YOUR TASK: Pull out every line of the listing below where "vapour" appears.

···

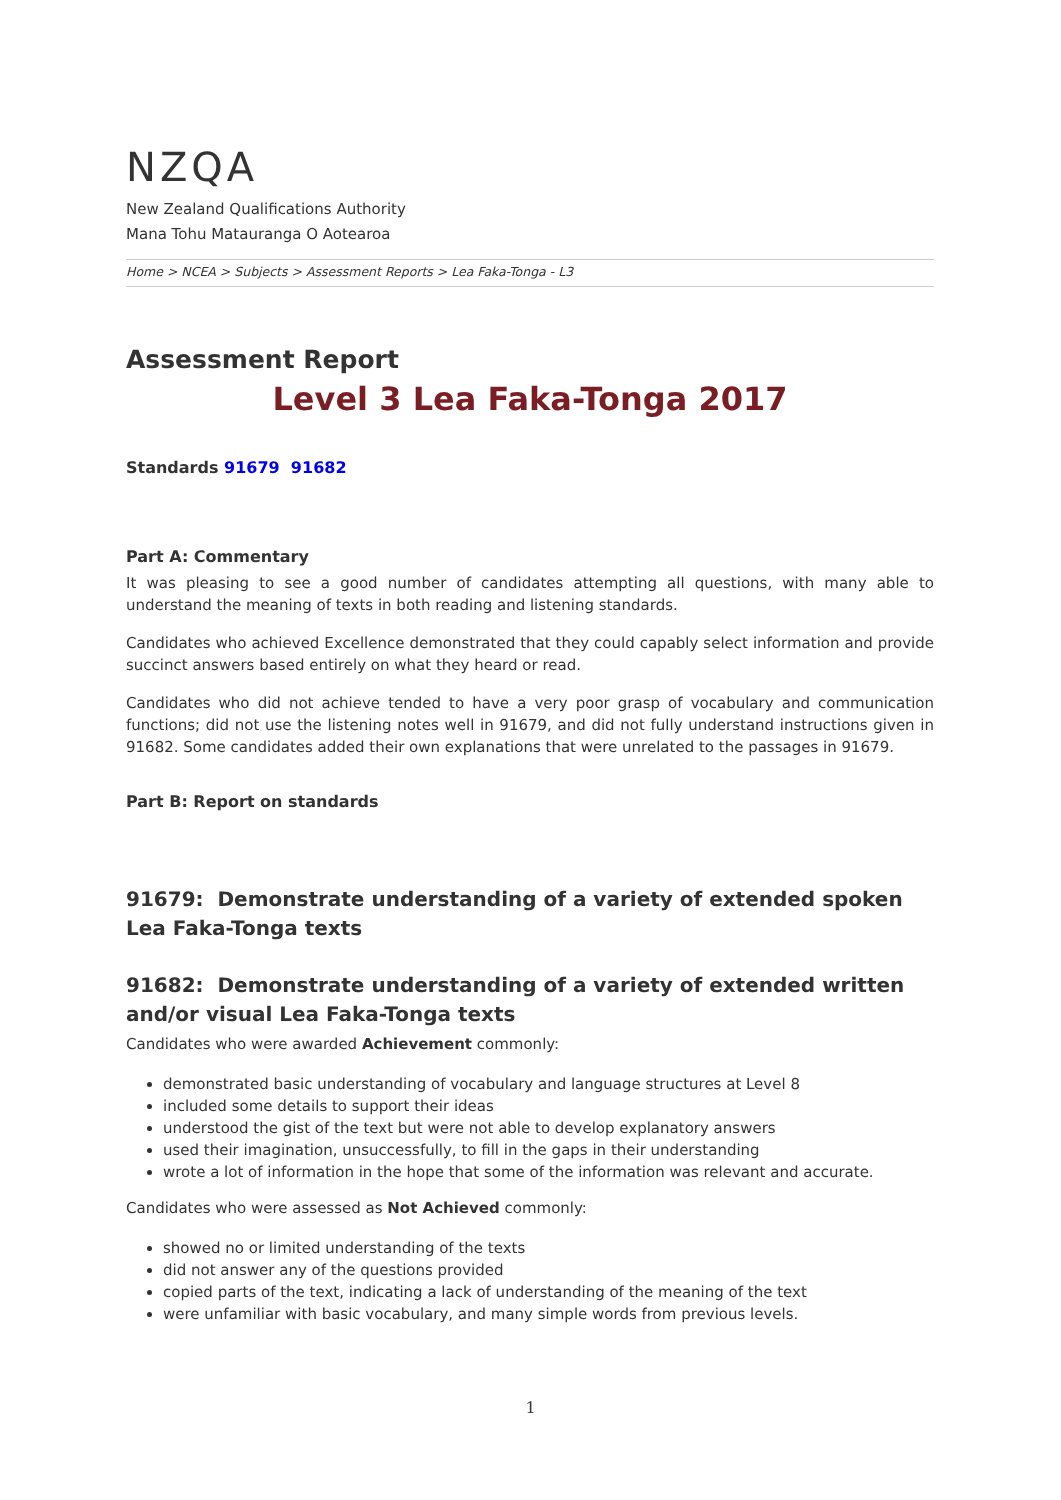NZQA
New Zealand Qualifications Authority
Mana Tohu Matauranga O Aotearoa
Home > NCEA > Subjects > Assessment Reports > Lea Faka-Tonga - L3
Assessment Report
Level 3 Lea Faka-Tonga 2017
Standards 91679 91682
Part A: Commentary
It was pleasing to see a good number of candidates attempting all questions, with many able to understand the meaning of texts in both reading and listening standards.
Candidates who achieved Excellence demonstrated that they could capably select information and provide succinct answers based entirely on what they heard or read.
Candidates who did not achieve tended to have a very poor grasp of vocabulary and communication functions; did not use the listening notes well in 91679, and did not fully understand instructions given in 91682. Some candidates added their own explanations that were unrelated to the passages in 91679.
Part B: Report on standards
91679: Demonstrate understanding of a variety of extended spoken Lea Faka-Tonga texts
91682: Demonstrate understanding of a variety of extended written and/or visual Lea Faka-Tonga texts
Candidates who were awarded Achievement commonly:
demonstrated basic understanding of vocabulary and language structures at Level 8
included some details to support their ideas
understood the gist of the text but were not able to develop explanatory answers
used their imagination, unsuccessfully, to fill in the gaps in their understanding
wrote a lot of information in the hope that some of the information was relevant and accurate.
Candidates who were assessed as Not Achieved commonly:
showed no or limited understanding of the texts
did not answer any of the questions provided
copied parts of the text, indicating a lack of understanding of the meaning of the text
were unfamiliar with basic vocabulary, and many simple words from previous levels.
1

···

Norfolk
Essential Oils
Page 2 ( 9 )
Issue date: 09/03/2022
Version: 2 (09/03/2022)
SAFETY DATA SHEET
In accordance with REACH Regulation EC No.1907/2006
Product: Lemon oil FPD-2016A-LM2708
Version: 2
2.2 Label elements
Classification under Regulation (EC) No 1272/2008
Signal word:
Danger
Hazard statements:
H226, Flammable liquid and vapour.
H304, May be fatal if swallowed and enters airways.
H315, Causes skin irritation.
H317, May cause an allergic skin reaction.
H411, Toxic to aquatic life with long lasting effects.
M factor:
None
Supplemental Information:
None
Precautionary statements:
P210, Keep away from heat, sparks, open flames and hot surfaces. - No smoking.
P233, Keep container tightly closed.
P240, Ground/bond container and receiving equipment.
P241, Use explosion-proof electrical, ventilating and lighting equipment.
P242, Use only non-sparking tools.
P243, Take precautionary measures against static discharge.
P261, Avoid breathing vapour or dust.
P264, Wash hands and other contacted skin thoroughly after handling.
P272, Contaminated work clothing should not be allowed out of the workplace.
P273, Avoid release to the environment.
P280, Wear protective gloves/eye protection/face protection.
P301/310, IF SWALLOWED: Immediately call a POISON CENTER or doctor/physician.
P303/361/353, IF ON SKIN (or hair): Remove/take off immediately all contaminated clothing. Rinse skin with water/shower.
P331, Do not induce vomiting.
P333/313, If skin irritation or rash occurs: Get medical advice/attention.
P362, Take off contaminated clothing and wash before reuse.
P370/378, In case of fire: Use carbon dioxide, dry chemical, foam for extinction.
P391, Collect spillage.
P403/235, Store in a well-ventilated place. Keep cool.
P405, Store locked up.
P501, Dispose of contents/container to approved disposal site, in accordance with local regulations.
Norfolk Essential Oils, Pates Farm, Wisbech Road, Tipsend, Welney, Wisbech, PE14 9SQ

···

SOLVED PROBLEM:
H226, Flammable liquid and vapour.
P261, Avoid breathing vapour or dust.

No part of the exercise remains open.